A perfuração é a complicação menos freqüente da doença ulcerosa e, em estudo recente, com a avaliação clínica e histológica de 43 pacientes com úlcera duodenal, não houve nenhum caso de perfuração (6). A penetração de uma víscera adjacente pela úlcera é uma complicação rara e perigosa, podendo atingir o fígado, o pâncreas, o cólon, como no paciente relatado, além de outros órgãos (7). Além disto, fístulas entéricas também ocorrem na doença de Crohn, enterite, colecistite crônica, tuberculose e fístulas espontâneas (8). As fístulas duodenais geralmente comprometem a sua segunda ou terceira porção. No entanto, apenas 5% das úlceras duodenais se localizam na 2ª porção, exemplo vivenciado pelo paciente em questão, pois a maioria está localizada na primeira porção do duodeno (9,10). A penetração do cólon pela úlcera salienta o caráter crônico e recidivante da úlcera duodenal neste paciente.

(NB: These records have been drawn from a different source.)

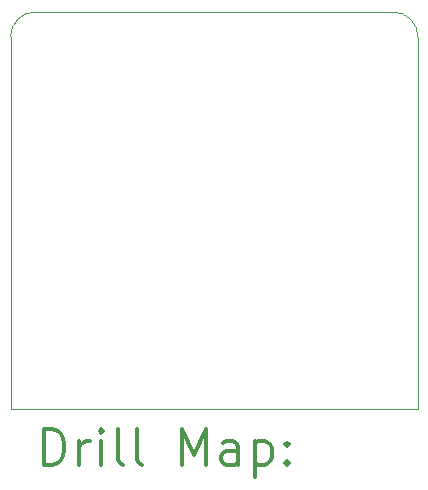
<source format=gbr>
%FSLAX45Y45*%
G04 Gerber Fmt 4.5, Leading zero omitted, Abs format (unit mm)*
G04 Created by KiCad (PCBNEW (5.1.4)-1) date 2019-12-12 20:06:10*
%MOMM*%
%LPD*%
G04 APERTURE LIST*
%ADD10C,0.050000*%
%ADD11C,0.200000*%
%ADD12C,0.300000*%
G04 APERTURE END LIST*
D10*
X1905000Y-3449300D02*
G75*
G02X2115800Y-3238500I210800J0D01*
G01*
X5143500Y-3238500D02*
G75*
G02X5354300Y-3449300I0J-210800D01*
G01*
X2115800Y-3238500D02*
X5143500Y-3238500D01*
X5354300Y-3449300D02*
X5354300Y-6604000D01*
X1905000Y-6604000D02*
X5354300Y-6604000D01*
X1905000Y-3449300D02*
X1905000Y-6604000D01*
D11*
D12*
X2188928Y-7072214D02*
X2188928Y-6772214D01*
X2260357Y-6772214D01*
X2303214Y-6786500D01*
X2331786Y-6815071D01*
X2346071Y-6843643D01*
X2360357Y-6900786D01*
X2360357Y-6943643D01*
X2346071Y-7000786D01*
X2331786Y-7029357D01*
X2303214Y-7057929D01*
X2260357Y-7072214D01*
X2188928Y-7072214D01*
X2488928Y-7072214D02*
X2488928Y-6872214D01*
X2488928Y-6929357D02*
X2503214Y-6900786D01*
X2517500Y-6886500D01*
X2546071Y-6872214D01*
X2574643Y-6872214D01*
X2674643Y-7072214D02*
X2674643Y-6872214D01*
X2674643Y-6772214D02*
X2660357Y-6786500D01*
X2674643Y-6800786D01*
X2688928Y-6786500D01*
X2674643Y-6772214D01*
X2674643Y-6800786D01*
X2860357Y-7072214D02*
X2831786Y-7057929D01*
X2817500Y-7029357D01*
X2817500Y-6772214D01*
X3017500Y-7072214D02*
X2988928Y-7057929D01*
X2974643Y-7029357D01*
X2974643Y-6772214D01*
X3360357Y-7072214D02*
X3360357Y-6772214D01*
X3460357Y-6986500D01*
X3560357Y-6772214D01*
X3560357Y-7072214D01*
X3831786Y-7072214D02*
X3831786Y-6915071D01*
X3817500Y-6886500D01*
X3788928Y-6872214D01*
X3731786Y-6872214D01*
X3703214Y-6886500D01*
X3831786Y-7057929D02*
X3803214Y-7072214D01*
X3731786Y-7072214D01*
X3703214Y-7057929D01*
X3688928Y-7029357D01*
X3688928Y-7000786D01*
X3703214Y-6972214D01*
X3731786Y-6957929D01*
X3803214Y-6957929D01*
X3831786Y-6943643D01*
X3974643Y-6872214D02*
X3974643Y-7172214D01*
X3974643Y-6886500D02*
X4003214Y-6872214D01*
X4060357Y-6872214D01*
X4088928Y-6886500D01*
X4103214Y-6900786D01*
X4117500Y-6929357D01*
X4117500Y-7015071D01*
X4103214Y-7043643D01*
X4088928Y-7057929D01*
X4060357Y-7072214D01*
X4003214Y-7072214D01*
X3974643Y-7057929D01*
X4246071Y-7043643D02*
X4260357Y-7057929D01*
X4246071Y-7072214D01*
X4231786Y-7057929D01*
X4246071Y-7043643D01*
X4246071Y-7072214D01*
X4246071Y-6886500D02*
X4260357Y-6900786D01*
X4246071Y-6915071D01*
X4231786Y-6900786D01*
X4246071Y-6886500D01*
X4246071Y-6915071D01*
M02*

</source>
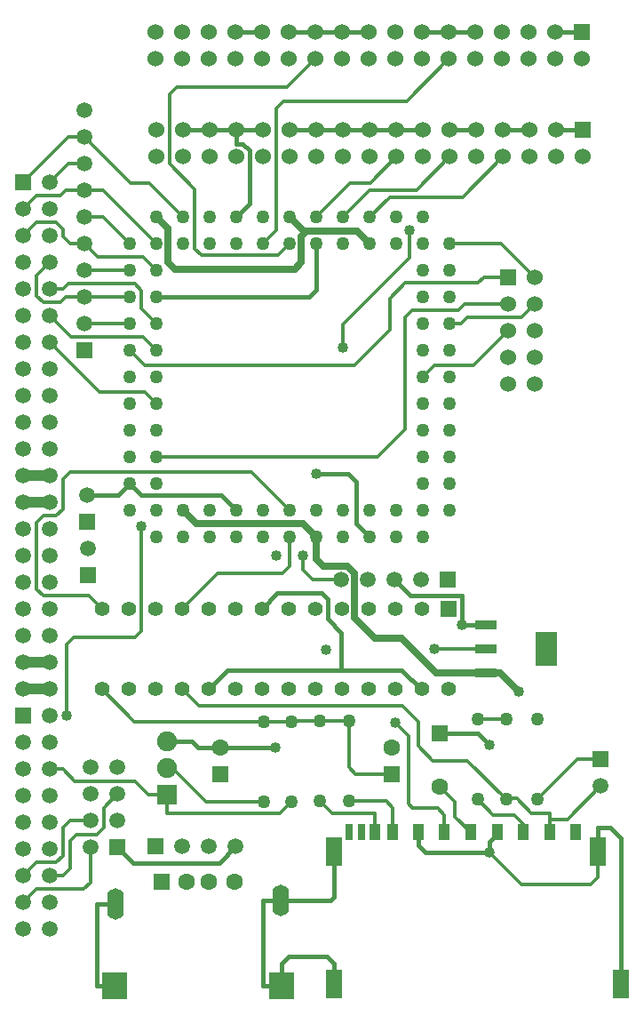
<source format=gbr>
G04 DipTrace 3.0.0.1*
G04 Top.gbr*
%MOIN*%
G04 #@! TF.FileFunction,Copper,L1,Top*
G04 #@! TF.Part,Single*
G04 #@! TA.AperFunction,Conductor*
%ADD13C,0.025*%
G04 #@! TA.AperFunction,ViaPad*
%ADD14C,0.04*%
G04 #@! TA.AperFunction,Conductor*
%ADD15C,0.013*%
%ADD16C,0.017*%
G04 #@! TA.AperFunction,ComponentPad*
%ADD17R,0.062992X0.062992*%
%ADD18C,0.062992*%
%ADD19R,0.059055X0.059055*%
%ADD20C,0.059055*%
%ADD21R,0.027559X0.059055*%
%ADD22R,0.03937X0.059055*%
%ADD23R,0.059055X0.110236*%
G04 #@! TA.AperFunction,ComponentPad*
%ADD24C,0.06*%
%ADD25R,0.06X0.06*%
%ADD26R,0.074803X0.074803*%
%ADD27C,0.074803*%
%ADD28C,0.05*%
%ADD29C,0.05*%
%ADD30C,0.055*%
%ADD33R,0.084646X0.037402*%
%ADD34R,0.084646X0.127953*%
G04 #@! TA.AperFunction,ComponentPad*
%ADD35C,0.062992*%
%ADD36O,0.062992X0.11811*%
%ADD37R,0.094488X0.102362*%
%FSLAX26Y26*%
G04*
G70*
G90*
G75*
G01*
G04 Top*
%LPD*%
X1076667Y2277314D2*
D13*
X1126980Y2227000D1*
X1526980D1*
X1576667Y2177314D1*
X1776667Y3277314D2*
X1729618Y3324362D1*
X1540096D1*
X1521167Y3305433D1*
Y3206814D1*
X1495167Y3180814D1*
X1047167D1*
X1021167Y3206814D1*
Y3332814D1*
X976667Y3377314D1*
X1540096Y3324362D2*
X1529618D1*
X1476667Y3377314D1*
X2212493Y1666762D2*
X2265245D1*
X2335194Y1596814D1*
X1576667Y2177314D2*
Y2093963D1*
X1602667Y2067963D1*
X1692478D1*
X1718478Y2041963D1*
Y1875612D1*
X1797157Y1796932D1*
X1895570D1*
X2025739Y1666762D1*
X2212493D1*
X2076667Y2977314D2*
D15*
X2121167D1*
X2144210Y3000357D1*
X2346196D1*
X2396693Y3050854D1*
X476667Y1607314D2*
D14*
X576667D1*
X476667Y1707314D2*
X576667D1*
X976667Y3077314D2*
D16*
X1550667D1*
X1576667Y3103314D1*
Y3277314D1*
X1971475Y1607312D2*
X1968106D1*
X1896961Y1678458D1*
X1633362D1*
X1670949D1*
Y1818091D1*
X1618478Y1870562D1*
Y1943564D1*
X1595741Y1966301D1*
X1430462D1*
X1371475Y1907314D1*
X1273870Y1016382D2*
X1212031Y954543D1*
X889026D1*
X830146Y1013424D1*
X1776667Y2177314D2*
X1725385Y2228596D1*
Y2384096D1*
X1695167Y2414314D1*
X1576667D1*
X1869037Y2018934D2*
X1929661Y1958310D1*
X2122474D1*
Y1847865D1*
X1643499Y502552D2*
Y577171D1*
X1617497Y603172D1*
X1471697D1*
X1445697Y577172D1*
Y493549D1*
X1376667Y3702825D2*
X1276667D1*
X717428Y2332745D2*
X832098D1*
X876667Y2377314D1*
X2254680Y1069875D2*
X2264294D1*
X2227585Y1033167D1*
Y994762D1*
X2224759D1*
X2631570Y999009D2*
Y1087129D1*
X2680600D1*
X2720593Y1047135D1*
Y594709D1*
X2718302Y592417D1*
Y502552D1*
X823650Y801816D2*
X752966D1*
Y493549D1*
X819713D1*
X1171475Y1607312D2*
X1241640Y1677479D1*
X1620247D1*
X1633362Y1678458D1*
X1276667Y3702825D2*
X1176667D1*
X1976667D2*
X1876667D1*
X476667Y2307314D2*
D14*
X576667D1*
X2476667Y3702825D2*
D16*
X2576667D1*
X2076667D2*
X2176667D1*
X2276667D2*
X2376667D1*
X1974438Y4069949D2*
X2074438D1*
X1474438D2*
X1574438D1*
X1374438D2*
X1274438D1*
X2474438D2*
X2574438D1*
X2122474Y1847865D2*
X2212493D1*
X1441760Y814316D2*
X1629997D1*
X1643499Y827818D1*
Y998996D1*
X1445697Y493549D2*
X1377761D1*
Y814316D1*
X1441760D1*
X1276667Y3702825D2*
Y3652325D1*
X1300167D1*
X1326167Y3626325D1*
Y3426814D1*
X1276667Y3377314D1*
X2226667Y1396814D2*
X2181513Y1441967D1*
X2040358D1*
X876667Y2377314D2*
X921235Y2332745D1*
X1221235D1*
X1276667Y2277314D1*
X2224759Y994762D2*
X2224711Y994810D1*
X1985419D1*
X1959417Y1020811D1*
Y1069862D1*
X1216769Y1388945D2*
X1132680D1*
X1110545Y1411080D1*
X1016656D1*
X1423265Y1388944D2*
X1216769Y1388945D1*
X1176667Y3702825D2*
X1076667D1*
X1576667D2*
X1476667D1*
X1676667D2*
X1576667D1*
X1776667D2*
X1676667D1*
X1876667D2*
X1776667D1*
X2074438Y4069949D2*
X2174438D1*
X1674438D2*
X1774438D1*
X1574438D2*
X1674438D1*
X2396693Y3150854D2*
D15*
X2270234Y3277314D1*
X2076667D1*
X2631570Y999009D2*
Y900766D1*
X2605570Y874766D1*
X2344755D1*
X2224759Y994762D1*
X476667Y2407314D2*
D14*
X576667D1*
X1860000Y1288944D2*
D15*
X1724427D1*
X1698425Y1314945D1*
Y1487560D1*
X2018478Y1757314D2*
X2212493D1*
X2040358Y1241967D2*
X2097017Y1185308D1*
Y1129113D1*
X2156268Y1069862D1*
X2182049Y1492831D2*
X2289516Y1493232D1*
X1378764Y1485744D2*
X893043D1*
X771475Y1607312D1*
X1483455Y1485298D2*
X1378764Y1485744D1*
X1590874Y1486593D2*
X1484751D1*
X1483455Y1485298D1*
X1698425Y1487560D2*
X1697458Y1486593D1*
X1590874D1*
X1669037Y2018934D2*
X1561655D1*
X1526787Y2053802D1*
Y2107463D1*
X1871474Y1481467D2*
X1921734Y1431207D1*
Y1176825D1*
X1936997Y1161562D1*
X2031828D1*
X2057829Y1135560D1*
Y1069836D1*
X2182049Y1192831D2*
X2241037Y1133843D1*
X2321220D1*
X2353105Y1101958D1*
Y1069875D1*
X1698425Y1187560D2*
X1837958D1*
X1863958Y1161560D1*
Y1069862D1*
X2289516Y1193232D2*
X2143996Y1338752D1*
X2012606D1*
X1958083Y1393276D1*
Y1484976D1*
X1899333Y1543726D1*
X1135062D1*
X1071475Y1607312D1*
X2451543Y1069862D2*
Y1118904D1*
Y1141835D1*
X2383104D1*
X2328245Y1196693D1*
X2292976D1*
X2289516Y1193232D1*
X2451543Y1118904D2*
X2519108D1*
X2644280Y1244076D1*
X1590874Y1186593D2*
X1636665Y1140802D1*
X1797016D1*
Y1069862D1*
X1071475Y1907314D2*
X1206125Y2041963D1*
X1450667D1*
X1476667Y2067963D1*
Y2177314D1*
X771475Y1907314D2*
X722446Y1956341D1*
X551694D1*
X525694Y1982341D1*
Y2230341D1*
X551694Y2256341D1*
X599694D1*
X625694Y2282341D1*
Y2395814D1*
X651694Y2421814D1*
X1332167D1*
X1476667Y2277314D1*
X706667Y2977314D2*
X876667D1*
X706667Y3177314D2*
X876667D1*
X476667Y3307314D2*
X525694Y3356341D1*
X599694D1*
X625694Y3330341D1*
Y3303314D1*
X651694Y3277314D1*
X706667D1*
X757639Y3226341D1*
X927639D1*
X976667Y3177314D1*
X476667Y3407314D2*
X525694Y3456341D1*
X615210D1*
X636182Y3477314D1*
X706667D1*
X776667D1*
X976667Y3277314D1*
X706667Y3577314D2*
X646667D1*
X576667Y3507314D1*
X706667Y3377314D2*
X776667D1*
X876667Y3277314D1*
X476667Y3507314D2*
X646667Y3677314D1*
X706667D1*
X880667Y3503314D1*
X950667D1*
X1076667Y3377314D1*
X876667Y3077314D2*
X706667D1*
X636182D1*
X615210Y3056341D1*
X551694D1*
X525694Y3082341D1*
Y3156341D1*
X576667Y3207314D1*
Y3107314D2*
X625694D1*
X644722Y3126341D1*
X895167D1*
X921167Y3100341D1*
Y3032814D1*
X976667Y2977314D1*
X576667Y2907314D2*
X762167Y2721814D1*
X932167D1*
X976667Y2677314D1*
X576667Y3007314D2*
X657639Y2926341D1*
X927639D1*
X976667Y2877314D1*
X1016656Y1311080D2*
X1036159D1*
X1161495Y1185744D1*
X1378764D1*
X639194Y1507314D2*
Y1773877D1*
X665194Y1799877D1*
X895167D1*
X921167Y1825877D1*
Y2218329D1*
X2296693Y3150854D2*
X2205840D1*
X2184547Y3129562D1*
X1910667D1*
X1853432Y3072327D1*
Y2954979D1*
X1720266Y2821814D1*
X932167D1*
X876667Y2877314D1*
X976667Y2477314D2*
X1805837D1*
X1910667Y2582143D1*
Y3000357D1*
X1936667Y3026357D1*
X2108913D1*
X2133411Y3050854D1*
X2296693D1*
X1976667Y2777314D2*
X2021167Y2821814D1*
X2167652D1*
X2296693Y2950854D1*
X2276667Y3602825D2*
X2126182Y3452341D1*
X1851694D1*
X1776667Y3377314D1*
X1876667Y3602825D2*
X1778182Y3504341D1*
X1703694D1*
X1576667Y3377314D1*
X1574438Y3969949D2*
X1467786Y3863297D1*
X1052167D1*
X1026167Y3837297D1*
Y3576814D1*
X1121167Y3481814D1*
Y3258814D1*
X1147167Y3232814D1*
X1432167D1*
X1476667Y3277314D1*
X1483455Y1185298D2*
X1438955Y1140798D1*
X1016656D1*
Y1211080D1*
X947253D1*
X895882Y1262451D1*
X670556D1*
X625694Y1307314D1*
X576667D1*
X2644280Y1344076D2*
X2557285D1*
X2405881Y1192672D1*
X730146Y1013424D2*
Y882341D1*
X704146Y856341D1*
X525694D1*
X476667Y807314D1*
X830146Y1213424D2*
X779175Y1162453D1*
Y1088451D1*
X753175Y1062451D1*
X677694D1*
X651694Y1036451D1*
Y933314D1*
X625694Y907314D1*
X576667D1*
X730146Y1113424D2*
X651694D1*
X625694Y1087424D1*
Y982341D1*
X599694Y956341D1*
X525694D1*
X476667Y907314D1*
X2074438Y3969949D2*
X1915783Y3811294D1*
X1452167D1*
X1426167Y3785294D1*
Y3326814D1*
X1376667Y3277314D1*
X1926172Y3328840D2*
Y3223067D1*
X1676667Y2973562D1*
Y2888861D1*
X2076667Y3602825D2*
X1952182Y3478341D1*
X1777694D1*
X1676667Y3377314D1*
D14*
X2335194Y1596814D3*
X2224759Y994762D3*
X1423265Y1388944D3*
X1576667Y2414314D3*
X2122474Y1847865D3*
X2226667Y1396814D3*
X2018478Y1757314D3*
X1425076Y2109075D3*
X1526787Y2107463D3*
X1871474Y1481467D3*
X1611337Y1752954D3*
X1676667Y2888861D3*
X1926172Y3328840D3*
X921167Y2218329D3*
X639194Y1507314D3*
D17*
X1216769Y1288945D3*
D18*
Y1388945D3*
D17*
X1860000Y1288944D3*
D18*
Y1388944D3*
X2040358Y1241967D3*
D17*
Y1441967D3*
D19*
X2644280Y1344076D3*
D20*
Y1244076D3*
D21*
X1698577Y1069875D3*
X1745861D3*
D22*
X1797016Y1069862D3*
X1863958D3*
X1959417D3*
X2057829Y1069836D3*
X2156268Y1069862D3*
X2254680Y1069875D3*
X2353105D3*
X2451543Y1069862D3*
X2549995Y1069875D3*
D23*
X1643499Y998996D3*
X2631570Y999009D3*
X1643499Y502552D3*
X2718302D3*
D19*
X476667Y3507314D3*
D20*
X576667D3*
X476667Y3407314D3*
X576667D3*
X476667Y3307314D3*
X576667D3*
X476667Y3207314D3*
X576667D3*
X476667Y3107314D3*
X576667D3*
X476667Y3007314D3*
X576667D3*
X476667Y2907314D3*
X576667D3*
X476667Y2807314D3*
X576667D3*
X476667Y2707314D3*
X576667D3*
X476667Y2607314D3*
X576667D3*
X476667Y2507314D3*
X576667D3*
X476667Y2407314D3*
X576667D3*
X476667Y2307314D3*
X576667D3*
X476667Y2207314D3*
X576667D3*
X476667Y2107314D3*
X576667D3*
X476667Y2007314D3*
X576667D3*
X476667Y1907314D3*
X576667D3*
X476667Y1807314D3*
X576667D3*
X476667Y1707314D3*
X576667D3*
X476667Y1607314D3*
X576667D3*
D19*
X2069037Y2018934D3*
D20*
X1969037D3*
X1869037D3*
X1769037D3*
X1669037D3*
D24*
X1376667Y3602825D3*
Y3702825D3*
X2576667Y3602825D3*
X2476667D3*
X2376667D3*
X2276667D3*
X2176667D3*
X2076667D3*
X1976667D3*
X1876667D3*
X1776667D3*
X1676667D3*
Y3702825D3*
X1776667D3*
X1876667D3*
X1976667D3*
X2076667D3*
X2176667D3*
X2276667D3*
X2376667D3*
X2476667D3*
D25*
X2576667D3*
D24*
X1576667D3*
Y3602825D3*
X1476667Y3702825D3*
Y3602825D3*
X1276667Y3702825D3*
Y3602825D3*
X1176667Y3702825D3*
Y3602825D3*
X1076667Y3702825D3*
Y3602825D3*
X976667Y3702825D3*
Y3602825D3*
X2396693Y2750854D3*
X2296693D3*
Y2850854D3*
X2396693D3*
X2296693Y2950854D3*
X2396693D3*
X2296693Y3050854D3*
X2396693D3*
Y3150854D3*
D25*
X2296693D3*
D19*
X476667Y1507314D3*
D20*
X576667D3*
X476667Y1407314D3*
X576667D3*
X476667Y1307314D3*
X576667D3*
X476667Y1207314D3*
X576667D3*
X476667Y1107314D3*
X576667D3*
X476667Y1007314D3*
X576667D3*
X476667Y907314D3*
X576667D3*
X476667Y807314D3*
X576667D3*
X476667Y707314D3*
X576667D3*
D26*
X1016656Y1211080D3*
D27*
Y1311080D3*
Y1411080D3*
D28*
X2182049Y1492831D3*
D29*
Y1192831D3*
D28*
X1590874Y1486593D3*
D29*
Y1186593D3*
D28*
X1698425Y1487560D3*
D29*
Y1187560D3*
D28*
X2289516Y1493232D3*
D29*
Y1193232D3*
D28*
X1378764Y1485744D3*
D29*
Y1185744D3*
D28*
X1483455Y1485298D3*
D29*
Y1185298D3*
D28*
X2405881Y1492672D3*
D29*
Y1192672D3*
D20*
X706667Y3777314D3*
Y3677314D3*
Y3577314D3*
Y3477314D3*
Y3377314D3*
Y3277314D3*
Y3177314D3*
Y3077314D3*
Y2977314D3*
D19*
Y2877314D3*
D17*
X2071475Y1907313D3*
D30*
X1971475D3*
X1871475D3*
X1771475D3*
X1671475D3*
X1571475D3*
X1471475D3*
X1371475D3*
X1271475D3*
X1171475D3*
X1071475D3*
X971475D3*
X871475D3*
X771475D3*
Y1607313D3*
X871475D3*
X971475D3*
X1071475D3*
X1171475D3*
X1271475D3*
X1371475D3*
X1471475D3*
X1571475D3*
X1671475D3*
X1771475D3*
X1871475D3*
X1971475D3*
X2071475D3*
D28*
X976667Y2177314D3*
X1076667D3*
X1176667D3*
X876667Y2277314D3*
Y2377314D3*
Y2477314D3*
Y2577314D3*
Y2677314D3*
Y2777314D3*
Y2877314D3*
Y2977314D3*
Y3077314D3*
Y3177314D3*
Y3277314D3*
X1176667Y3377314D3*
X1076667D3*
X976667D3*
Y2277314D3*
Y2377314D3*
Y2477314D3*
Y2577314D3*
Y2677314D3*
Y2777314D3*
Y2877314D3*
Y2977314D3*
Y3077314D3*
Y3177314D3*
Y3277314D3*
X1076667D3*
X1176667D3*
Y2277314D3*
X1076667D3*
X1576667Y2177314D3*
D29*
X1476667D3*
D28*
X1376667D3*
X1276667D3*
X1676667D3*
X1776667D3*
X1876667D3*
X1976667D3*
X2076667Y2277314D3*
Y2377314D3*
Y2477314D3*
Y2577314D3*
Y2677314D3*
Y2777314D3*
Y2877314D3*
Y2977314D3*
Y3077314D3*
Y3177314D3*
Y3277314D3*
X1976667Y3377314D3*
X1876667D3*
X1776667D3*
X1676667D3*
X1576667D3*
X1476667D3*
X1376667D3*
X1276667D3*
Y3277314D3*
X1376667D3*
X1476667D3*
X1576667D3*
X1676667D3*
X1776667D3*
X1876667D3*
X1976667D3*
Y3177314D3*
Y3077314D3*
Y2977314D3*
Y2877314D3*
Y2777314D3*
Y2677314D3*
Y2577314D3*
Y2477314D3*
Y2377314D3*
Y2277314D3*
X1876667D3*
X1776667D3*
X1676667D3*
X1576667D3*
X1476667D3*
X1376667D3*
X1276667D3*
D33*
X2212493Y1847865D3*
Y1757314D3*
Y1666762D3*
D34*
X2440840Y1757314D3*
D19*
X973870Y1016382D3*
D20*
X1073870D3*
X1173870D3*
X1273870D3*
D35*
X1269909Y885281D3*
X1174584D3*
X1090824D3*
D17*
X995500D3*
D36*
X823650Y801816D3*
X1441760Y814316D3*
D37*
X819713Y493549D3*
X1445697D3*
D19*
X830146Y1013424D3*
D20*
X730146D3*
X830146Y1113424D3*
X730146D3*
X830146Y1213424D3*
X730146D3*
X830146Y1313424D3*
X730146D3*
D24*
X1374438Y3969949D3*
Y4069949D3*
X2574438Y3969949D3*
X2474438D3*
X2374438D3*
X2274438D3*
X2174438D3*
X2074438D3*
X1974438D3*
X1874438D3*
X1774438D3*
X1674438D3*
Y4069949D3*
X1774438D3*
X1874438D3*
X1974438D3*
X2074438D3*
X2174438D3*
X2274438D3*
X2374438D3*
X2474438D3*
D25*
X2574438D3*
D24*
X1574438D3*
Y3969949D3*
X1474438Y4069949D3*
Y3969949D3*
X1274438Y4069949D3*
Y3969949D3*
X1174438Y4069949D3*
Y3969949D3*
X1074438Y4069949D3*
Y3969949D3*
X974438Y4069949D3*
Y3969949D3*
D19*
X717428Y2232745D3*
D20*
Y2332745D3*
D19*
X718202Y2032892D3*
D20*
Y2132892D3*
M02*

</source>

A úlcera duodenal intratável, mesmo após tratamento de erradicação do H. pylori, pode necessitar tratamento cirúrgico devido ao maior risco de complicação.

Referências Bibliográficas:

1. Perez-Aisa MA, Del Pino D, Siles M, Lanas A. Clinical trends in ulcer diagnosis in a population with high prevalence of Helicobacter pylori infection. Aliment Pharmacol Ther 2005; 21: 65-72.

2. Walker M.M., Dixon M.F. Gastric metaplasia: its role in duodenal ulceration. Aliment Pharmacol Ther 1996; 10: s119-128.

3. Harris A.W., Gummett P.A., Walker M.M., Misiewicz J.J., Baron J.H. Relation between gastric acid output, Helicobacter pylori, and gastric metaplasia in the duodenal bulb. Gut. 1996; 39: 513-20.

4. Hua M.C.; Kong M.S.; Lai M.W.; Luo C.C. Perforated peptic ulcer in children: a 20-year experience. J Pediatr Gastroenterol Nutr 2007; 45: 71-4.

5. Yamane T, Uchiyama K, Ishii T, Omura M, Fujise K, Tajiri H. Two cases of refractory post-bulbar duodenal ulcer. Intern Med. 2007; 46: 1413-7.

6. Kawakami E., Machado R.S., Fonseca J.A., Patricio F.R. Aspectos clínicos e histológicos da úlcera duodenal em crianças e adolescentes. J Pediatr (Rio J). 2004; 80: 321-5.

7. Torrance B., Jones C. Three cases of spontaneous duodeno-colic fistula. Gut. 1972; 13: 627-30.

8. Trickey S.E., Dorling G.C., et al. Benign duodeno-colic fistula. Br. J. Radiol. 1966; 39:464-5.

9. Mowat W., Davidson J.K. Duodeno-colic fistulae. Scot. Med. J. 1966; 11: 164-7.

10. Schwesinger W.H., Page C.P., Sirinek K.R., Gaskill H.V., Melnick G., Strodel W.E. Operations for peptic ulcer disease: paradigm lost. J Gastrointest Surg. 2001; 5: 438-43.